Especificamente para cada espécie, Maria Jorge Correia frisou que, nas aves, além da proibição quase certa das gaiolas, o que estará em cima da mesa serão os prazos para esta conversão e os apoios que os produtores necessitarão para a realizar.
Sobre a possibilidade de proibição do corte de bico, “defendemos que se houver proibição de corte de bico esta não pode ocorrer ao mesmo tempo da conversão do sistema [sem gaiolas]”, explicou a oradora. A DGAV defende que os produtores devem aprender a funcionar com o sistema que será determinado pela legislação e só quando funcionarem bem com o novo articulado devem partir para outro tipo de medidas.
O acesso ao ar livre, o enriquecimento ambiental e os tempos de crescimento mais lento das aves serão outras matérias a serem incluídas.
Sobre os bovinos e vitelos “vão surgir requisitos específicos para bovinos de leite e de carne”, avançou a responsável, tendo adiantado que a questão das mutilações nestas espécies, alvo de grande discórdia, já tem uma tomada de posição da DGAV: “Defendemos que pode ser feita, mas tem de ser com anestesia e analgesia, até uma certa idade e com métodos autorizados. Não pode ser feita de qualquer maneira.”
O confinamento, se será mantido ou permitido até determinada idade, assim como os pavimentos e o enriquecimento ambiental serão outras matérias reguladas.
Em relação aos suínos, regular “a velha questão do corte de cauda é a grande prioridade”, referiu, faltando saber se vai ser proibida tout court ou se existirão diretrizes sobre isto, assim como para outras mutilações.
As maternidades serão, igualmente, alvo de novas diretrizes, nomeadamente ao tempo de contenção das porcas e à delimitação do espaço, assim como os períodos de transição para a implementação das medidas reguladas.
Transporte: apostar na divisão de responsabilidades
As novas regras vão incidir igualmente sobre as condições do transporte animal, “considerada uma parte muito crítica de todo este processo”.
A ideia que está a ser debatida nos organismos europeus passa por “espalhar responsabilidades entre o detentor, o transportador e o organizador e, eventualmente, definir determinadas categorias de animais que não são aptos a ser transportados”, avançou Maria Jorge Correia.

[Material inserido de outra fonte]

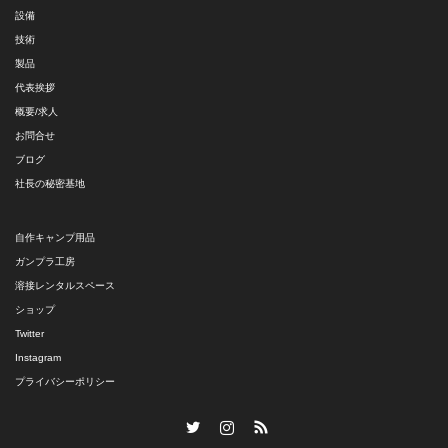
設備
技術
製品
代表挨拶
概要/求人
お問合せ
ブログ
社長の秘密基地
自作キャンプ用品
ガンプラ工房
溶接レンタルスペース
ショップ
Twitter
Instagram
プライバシーポリシー
Twitter
Instagram
RSS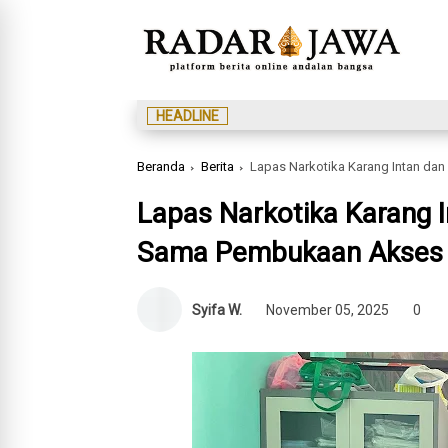
HEADLINE
Beranda
Berita
Lapas Narkotika Karang Intan dan U
Lapas Narkotika Karang I
Sama Pembukaan Akses P
Syifa W.
November 05, 2025
0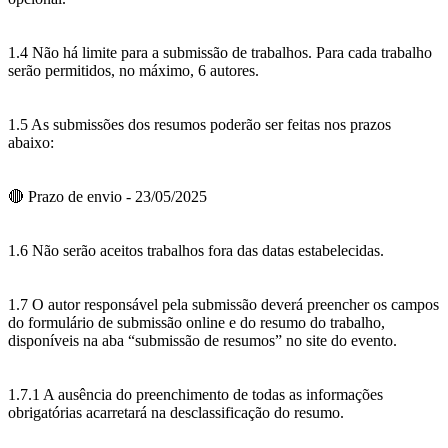
1.4 Não há limite para a submissão de trabalhos. Para cada trabalho
serão permitidos, no máximo, 6 autores.
1.5 As submissões dos resumos poderão ser feitas nos prazos
abaixo:
🔴 Prazo de envio - 23/05/2025
1.6 Não serão aceitos trabalhos fora das datas estabelecidas.
1.7 O autor responsável pela submissão deverá preencher os campos
do formulário de submissão online e do resumo do trabalho,
disponíveis na aba “submissão de resumos” no site do evento.
1.7.1 A ausência do preenchimento de todas as informações
obrigatórias acarretará na desclassificação do resumo.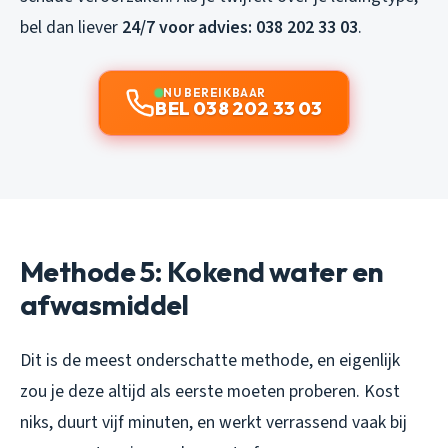
bel dan liever
24/7 voor advies: 038 202 33 03
.
NU BEREIKBAAR
BEL 038 202 33 03
Methode 5: Kokend water en
afwasmiddel
Dit is de meest onderschatte methode, en eigenlijk
zou je deze altijd als eerste moeten proberen. Kost
niks, duurt vijf minuten, en werkt verrassend vaak bij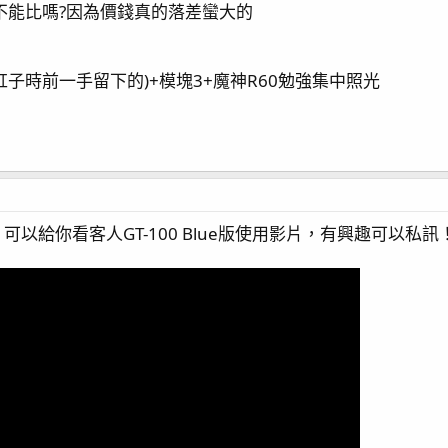
全不能比嗎?因為價錢真的落差蠻大的
缸子時前一手留下的)+模塊3+魔神R60勉強集中照光
以給你看客人GT-100 Blue版使用影片，有興趣可以私訊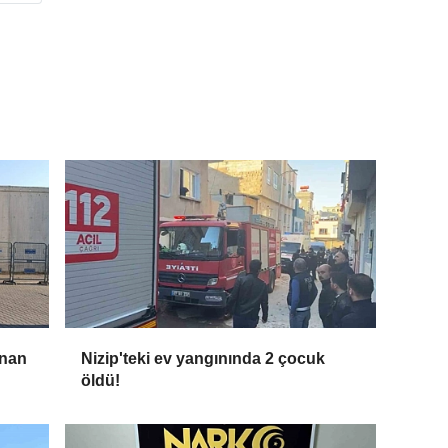
anan
Nizip'teki ev yangınında 2 çocuk
öldü!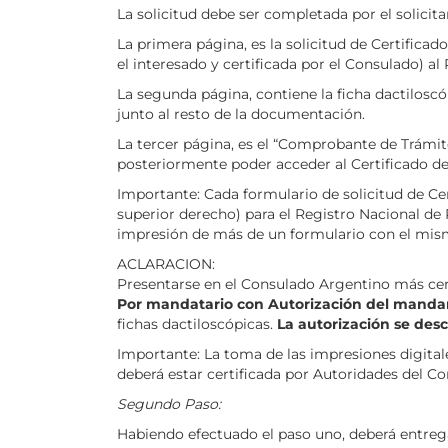
La solicitud debe ser completada por el solici
La primera página, es la solicitud de Certifica
el interesado y certificada por el Consulado) a
La segunda página, contiene la ficha dactilosc
junto al resto de la documentación.
La tercer página, es el “Comprobante de Trámit
posteriormente poder acceder al Certificado de
Importante: Cada formulario de solicitud de Ce
superior derecho) para el Registro Nacional d
impresión de más de un formulario con el mis
ACLARACION:
Presentarse en el Consulado Argentino más cerc
Por mandatario con Autorización del manda
fichas dactiloscópicas.
La autorización se desc
Importante: La toma de las impresiones digita
deberá estar certificada por Autoridades del C
Segundo Paso:
Habiendo efectuado el paso uno, deberá entrega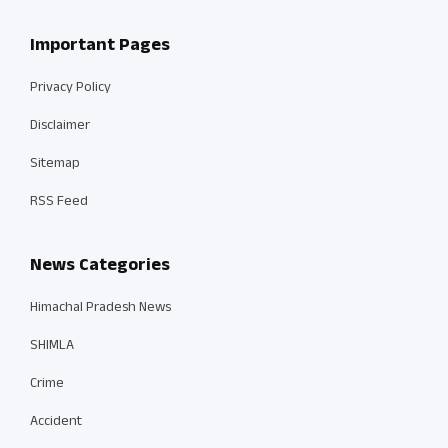
Important Pages
Privacy Policy
Disclaimer
Sitemap
RSS Feed
News Categories
Himachal Pradesh News
SHIMLA
Crime
Accident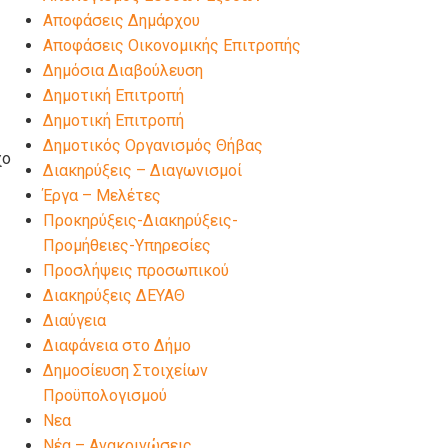
Αποφάσεις Δημάρχου
Αποφάσεις Οικονομικής Επιτροπής
Δημόσια Διαβούλευση
Δημοτική Επιτροπή
Δημοτική Επιτροπή
Δημοτικός Οργανισμός Θήβας
χο
Διακηρύξεις – Διαγωνισμοί
ς
Έργα – Μελέτες
Προκηρύξεις-Διακηρύξεις-
Προμήθειες-Υπηρεσίες
Προσλήψεις προσωπικού
Διακηρύξεις ΔΕΥΑΘ
Διαύγεια
Διαφάνεια στο Δήμο
ς
Δημοσίευση Στοιχείων
Προϋπολογισμού
Νεα
Νέα – Ανακοινώσεις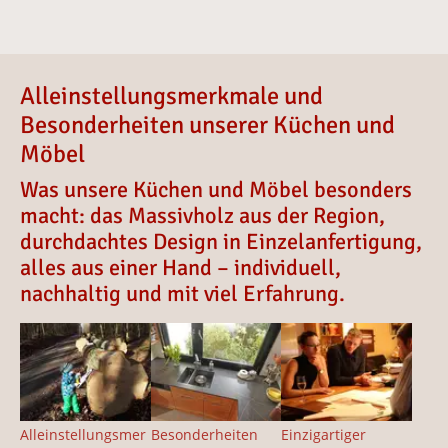
Alleinstellungsmerkmale und
Besonderheiten unserer Küchen und
Möbel
Was unsere Küchen und Möbel besonders
macht: das Massivholz aus der Region,
durchdachtes Design in Einzelanfertigung,
alles aus einer Hand – individuell,
nachhaltig und mit viel Erfahrung.
Vergrößerte Version anzeigen
Vergrößerte Version anzeigen
Vergrößerte Version 
Alleinstellungsmer
Besonderheiten
Einzigartiger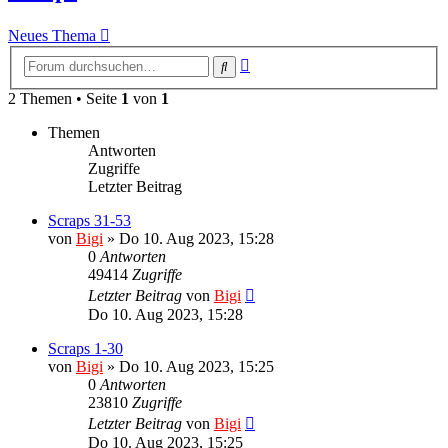
Neues Thema
Erweiterte
Suche
Suche
2 Themen • Seite
1
von
1
Themen
Antworten
Zugriffe
Letzter Beitrag
Scraps 31-53
von
Bigi
»
Do 10. Aug 2023, 15:28
0
Antworten
49414
Zugriffe
Letzter Beitrag
von
Bigi
Do 10. Aug 2023, 15:28
Scraps 1-30
von
Bigi
»
Do 10. Aug 2023, 15:25
0
Antworten
23810
Zugriffe
Letzter Beitrag
von
Bigi
Do 10. Aug 2023, 15:25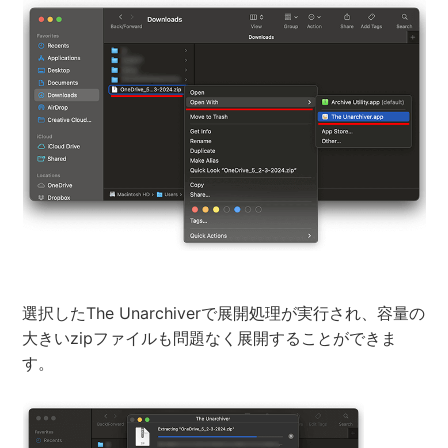
選択したThe Unarchiverで展開処理が実行され、容量の
大きいzipファイルも問題なく展開することができま
す。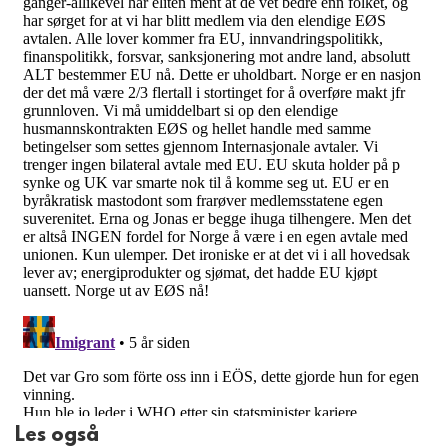
Les også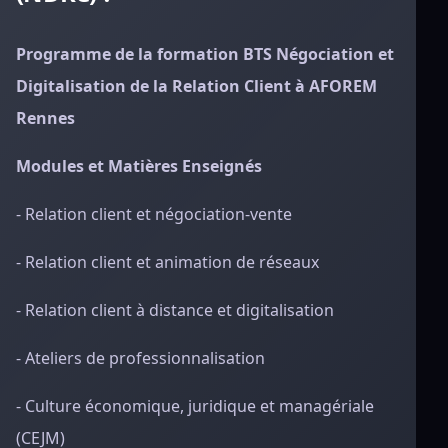
Programme de la formation BTS Négociation et
Digitalisation de la Relation Client à AFOREM
Rennes
Modules et Matières Enseignés
- Relation client et négociation-vente
- Relation client et animation de réseaux
- Relation client à distance et digitalisation
- Ateliers de professionnalisation
- Culture économique, juridique et managériale
(CEJM)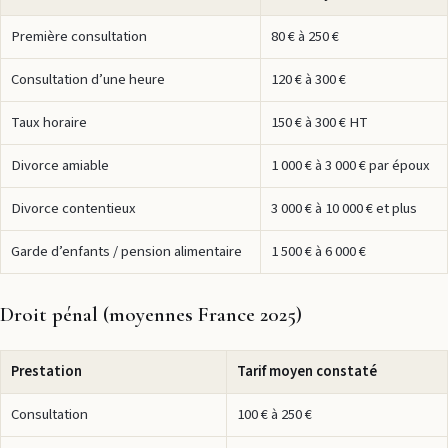
Première consultation
80 € à 250 €
Consultation d’une heure
120 € à 300 €
Taux horaire
150 € à 300 € HT
Divorce amiable
1 000 € à 3 000 € par époux
Divorce contentieux
3 000 € à 10 000 € et plus
Garde d’enfants / pension alimentaire
1 500 € à 6 000 €
Droit pénal (moyennes France 2025)
Prestation
Tarif moyen constaté
Consultation
100 € à 250 €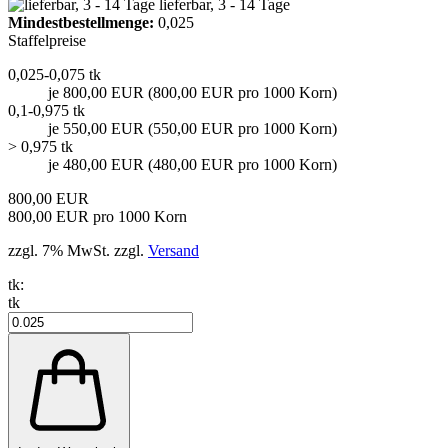
lieferbar, 3 - 14 Tage
Mindest­bestellmenge:
0,025
Staffelpreise
0,025-0,075 tk
je 800,00 EUR (800,00 EUR pro 1000 Korn)
0,1-0,975 tk
je 550,00 EUR (550,00 EUR pro 1000 Korn)
> 0,975 tk
je 480,00 EUR (480,00 EUR pro 1000 Korn)
800,00 EUR
800,00 EUR pro 1000 Korn
zzgl. 7% MwSt. zzgl.
Versand
tk:
tk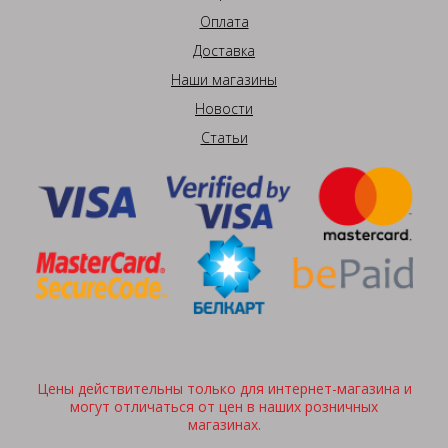
Оплата
Доставка
Наши магазины
Новости
Статьи
Цены действительны только для интернет-магазина и
могут отличаться от цен в наших розничных
магазинах.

A possibilidade de delimitação dos tempos de viagem é um ponto muito sensível para Portugal, que está num dos cantos da Europa, assim como a exportação para países terceiros. “Estamos a exportar animais para Israel e é algo muito importante para a nossa produção, mas há quem queira proibir esta exportação”, advertiu a oradora, acrescentando que a obrigatoriedade de melhoria das condições de transporte marítimo, rodoviário e aéreo também é tida como certa, assim como a revisão do sistema de formação de condutores.
Neste item, uma das questões críticas é a temperatura. A European Regional Science Association (ERSA) já publicou recomendações para as temperaturas durante o transporte e, por exemplo, para suínos recomenda o máximo de 25º C. “Com o registo de temperaturas cada vez mais elevadas, se tivermos de cumprir esta temperatura não nos será possível transportar animais durante seis meses do ano”, explicou Maria Jorge Correia.
Sobre o abate, o que se discute é a proibição dos tanques de imersão para aves, a utilização de óxido de carbono para suínos, a necessidade de aprovação prévia de equipamento de atordoamento e a videovigilância nos matadouros.
A rotulagem de certificação em bem-estar animal também está em discussão e ainda “não se sabe se vai ser voluntária ou obrigatória” e se vai ter um ou vários níveis, como já acontece hoje com os ovos.
Certo é que, assegura Maria Jorge Correia, “a partir do final do ano vamos ter grandes desafios com esta legislação de bem-estar animal que, com certeza, vai ter impacto na produção, no transporte e no abate”. A responsável apelou para o trabalho em conjunto com todos os setores produtivos para que, em conjunto com a DGAV, possam ser apresentadas em Bruxelas propostas baseadas em factos concretos. “Contamos com o envolvimento de todos os stakeholders para este trabalho”, rematou.